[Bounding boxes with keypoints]
Start of Block

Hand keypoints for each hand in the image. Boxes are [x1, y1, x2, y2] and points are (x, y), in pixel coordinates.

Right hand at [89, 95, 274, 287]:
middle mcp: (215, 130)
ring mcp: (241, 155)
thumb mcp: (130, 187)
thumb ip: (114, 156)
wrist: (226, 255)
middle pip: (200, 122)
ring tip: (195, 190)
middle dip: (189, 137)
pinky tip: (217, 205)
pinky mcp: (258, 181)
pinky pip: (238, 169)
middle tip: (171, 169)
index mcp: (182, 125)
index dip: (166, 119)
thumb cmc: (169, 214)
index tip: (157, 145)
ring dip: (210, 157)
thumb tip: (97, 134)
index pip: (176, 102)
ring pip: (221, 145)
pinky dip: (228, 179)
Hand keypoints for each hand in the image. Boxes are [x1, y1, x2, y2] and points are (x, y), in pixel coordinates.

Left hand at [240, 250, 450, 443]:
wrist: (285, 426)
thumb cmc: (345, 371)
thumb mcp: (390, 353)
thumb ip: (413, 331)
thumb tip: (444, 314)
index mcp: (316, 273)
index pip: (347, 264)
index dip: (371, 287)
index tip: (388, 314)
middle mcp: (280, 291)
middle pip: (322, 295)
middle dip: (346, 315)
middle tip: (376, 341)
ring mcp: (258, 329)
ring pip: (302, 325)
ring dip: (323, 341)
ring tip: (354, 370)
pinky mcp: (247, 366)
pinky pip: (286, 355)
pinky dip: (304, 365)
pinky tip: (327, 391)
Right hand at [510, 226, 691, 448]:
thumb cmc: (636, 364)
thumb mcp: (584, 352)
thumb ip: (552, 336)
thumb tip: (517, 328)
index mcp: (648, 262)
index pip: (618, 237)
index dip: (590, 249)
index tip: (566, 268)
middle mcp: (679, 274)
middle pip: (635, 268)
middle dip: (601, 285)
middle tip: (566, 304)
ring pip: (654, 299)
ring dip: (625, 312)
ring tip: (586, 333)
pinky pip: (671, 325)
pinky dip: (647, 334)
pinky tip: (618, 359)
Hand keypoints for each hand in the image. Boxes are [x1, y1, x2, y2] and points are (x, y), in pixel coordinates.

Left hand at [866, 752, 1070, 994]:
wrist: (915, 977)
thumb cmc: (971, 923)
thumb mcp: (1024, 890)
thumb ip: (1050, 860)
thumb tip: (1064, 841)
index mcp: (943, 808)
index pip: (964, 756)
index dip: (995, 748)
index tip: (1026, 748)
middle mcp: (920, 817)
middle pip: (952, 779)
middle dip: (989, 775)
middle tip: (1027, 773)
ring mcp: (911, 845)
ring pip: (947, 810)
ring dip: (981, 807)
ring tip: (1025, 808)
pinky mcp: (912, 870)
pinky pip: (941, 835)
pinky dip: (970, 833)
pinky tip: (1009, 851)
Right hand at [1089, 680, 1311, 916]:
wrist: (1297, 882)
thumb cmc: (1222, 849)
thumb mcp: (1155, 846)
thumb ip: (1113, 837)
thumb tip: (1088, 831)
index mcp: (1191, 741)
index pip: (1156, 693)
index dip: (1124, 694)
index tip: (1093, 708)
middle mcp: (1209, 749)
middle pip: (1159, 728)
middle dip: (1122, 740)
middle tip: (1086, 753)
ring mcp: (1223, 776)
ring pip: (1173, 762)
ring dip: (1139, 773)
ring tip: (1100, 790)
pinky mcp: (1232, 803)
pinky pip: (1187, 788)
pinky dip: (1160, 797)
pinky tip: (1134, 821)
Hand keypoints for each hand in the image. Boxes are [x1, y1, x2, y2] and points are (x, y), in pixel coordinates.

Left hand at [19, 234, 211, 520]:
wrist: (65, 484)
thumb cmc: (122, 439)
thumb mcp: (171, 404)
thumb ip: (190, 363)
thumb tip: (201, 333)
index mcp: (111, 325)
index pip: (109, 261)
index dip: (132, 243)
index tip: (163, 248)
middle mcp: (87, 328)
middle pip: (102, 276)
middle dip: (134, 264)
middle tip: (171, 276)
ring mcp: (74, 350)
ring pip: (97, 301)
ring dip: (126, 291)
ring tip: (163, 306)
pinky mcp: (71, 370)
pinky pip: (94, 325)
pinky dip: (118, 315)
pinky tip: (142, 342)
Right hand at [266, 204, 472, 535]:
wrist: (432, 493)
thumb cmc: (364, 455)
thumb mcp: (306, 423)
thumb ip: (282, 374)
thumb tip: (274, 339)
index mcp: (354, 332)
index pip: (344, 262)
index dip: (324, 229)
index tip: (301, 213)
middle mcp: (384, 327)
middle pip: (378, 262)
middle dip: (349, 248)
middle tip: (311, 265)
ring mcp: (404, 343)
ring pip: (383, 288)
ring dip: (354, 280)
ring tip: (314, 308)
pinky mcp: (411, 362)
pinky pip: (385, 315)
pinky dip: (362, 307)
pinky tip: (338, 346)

End of Block

What needs to be done =
Reproduce each record exactly as it appears.

Your response =
Hand keypoints for each hand in the image. Boxes are [x1, y1, x2, y2] and points are (x, y), in pixel coordinates.

Right hand at [89, 95, 274, 287]:
middle mcp: (215, 130)
ring mcp: (241, 155)
thumb mcp: (130, 187)
thumb ip: (114, 156)
wrist: (226, 255)
middle pip: (200, 122)
ring tip: (195, 190)
middle dip: (189, 137)
pinky tip: (217, 205)
pinky mcp: (258, 181)
pinky pip: (238, 169)
middle tip: (171, 169)
index mcp: (182, 125)
index dip: (166, 119)
thumb cmc: (169, 214)
index tip: (157, 145)
ring dip: (210, 157)
thumb tip: (97, 134)
index pip: (176, 102)
ring pip: (221, 145)
pinky dip: (228, 179)
Hand keypoints for each hand in the image. Boxes are [x1, y1, x2, y2] and points are (x, y), in pixel coordinates.

Left hand at [240, 250, 450, 443]:
wrist: (285, 426)
thumb cmc: (345, 371)
thumb mcp: (390, 353)
thumb ip: (413, 331)
thumb tip: (444, 314)
index mcp: (316, 273)
index pip: (347, 264)
index dip: (371, 287)
index tip: (388, 314)
middle mcp: (280, 291)
middle pip: (322, 295)
middle dip: (346, 315)
middle tip: (376, 341)
ring mcp: (258, 329)
ring pip: (302, 325)
ring dip: (323, 341)
ring tip: (354, 370)
pinky mcp: (247, 366)
pinky pip: (286, 355)
pinky dip: (304, 365)
pinky tip: (327, 391)
Right hand at [510, 226, 691, 448]:
thumb cmc: (636, 364)
thumb mcp: (584, 352)
thumb ip: (552, 336)
thumb tip: (517, 328)
index mcp: (648, 262)
index pip: (618, 237)
index dip: (590, 249)
index tip: (566, 268)
middle mcp: (679, 274)
middle pip: (635, 268)
middle dip: (601, 285)
middle tip: (566, 304)
ring pip: (654, 299)
ring dip: (625, 312)
ring tip: (586, 333)
pinky pip: (671, 325)
pinky dip: (647, 334)
pinky tip: (618, 359)
Hand keypoints for each hand in the image. Boxes are [x1, y1, x2, y2] and points are (x, y), in pixel coordinates.

Left hand at [866, 752, 1070, 994]:
wrist: (915, 977)
thumb cmc: (971, 923)
thumb mcp: (1024, 890)
thumb ip: (1050, 860)
thumb tip: (1064, 841)
index mcp: (943, 808)
index pip: (964, 756)
index dip: (995, 748)
index tip: (1026, 748)
middle mcp: (920, 817)
middle pip: (952, 779)
middle dip: (989, 775)
middle tip: (1027, 773)
ring mcp: (911, 845)
ring pip: (947, 810)
ring dip: (981, 807)
ring tip: (1025, 808)
pinky mcp: (912, 870)
pinky pip: (941, 835)
pinky dip: (970, 833)
pinky tip: (1009, 851)
Right hand at [1089, 680, 1311, 916]:
wrist: (1297, 882)
thumb cmc: (1222, 849)
thumb mcp: (1155, 846)
thumb ip: (1113, 837)
thumb tip: (1088, 831)
index mcp: (1191, 741)
index pip: (1156, 693)
index dip: (1124, 694)
index tip: (1093, 708)
middle mcp: (1209, 749)
middle pip: (1159, 728)
middle dip: (1122, 740)
middle tip: (1086, 753)
ring mcp: (1223, 776)
ring pip: (1173, 762)
ring dip: (1139, 773)
ring tip: (1100, 790)
pinky mcp: (1232, 803)
pinky pip: (1187, 788)
pinky dip: (1160, 797)
pinky tip: (1134, 821)
Hand keypoints for each hand in the image. Boxes are [x1, y1, x2, y2] and points are (x, y), in pixel coordinates.

Left hand at [19, 234, 211, 520]:
wrist: (65, 484)
thumb cmc: (122, 439)
thumb mcp: (171, 404)
thumb ip: (190, 363)
thumb tip: (201, 333)
index mcp: (111, 325)
index pip: (109, 261)
index dip: (132, 243)
index tip: (163, 248)
middle mcp: (87, 328)
middle pip: (102, 276)
middle dip: (134, 264)
middle tip: (171, 276)
ring mcp: (74, 350)
ring pip: (97, 301)
ring dip: (126, 291)
ring tip: (163, 306)
pinky mcp: (71, 370)
pinky pip: (94, 325)
pinky dip: (118, 315)
pinky tip: (142, 342)
Right hand at [266, 204, 472, 535]:
wrist: (432, 493)
thumb cmc: (364, 455)
thumb mcp: (306, 423)
thumb ip: (282, 374)
thumb tip: (274, 339)
index mcp: (354, 332)
index pip: (344, 262)
index dip: (324, 229)
index tip: (301, 213)
middle mcp: (384, 327)
middle pip: (378, 262)
middle dip: (349, 248)
middle tip: (311, 265)
ring mcp: (404, 343)
ring pip: (383, 288)
ring dip: (354, 280)
ring tip: (314, 308)
pinky mcp: (411, 362)
pinky pip: (385, 315)
pinky dip: (362, 307)
pinky tip: (338, 346)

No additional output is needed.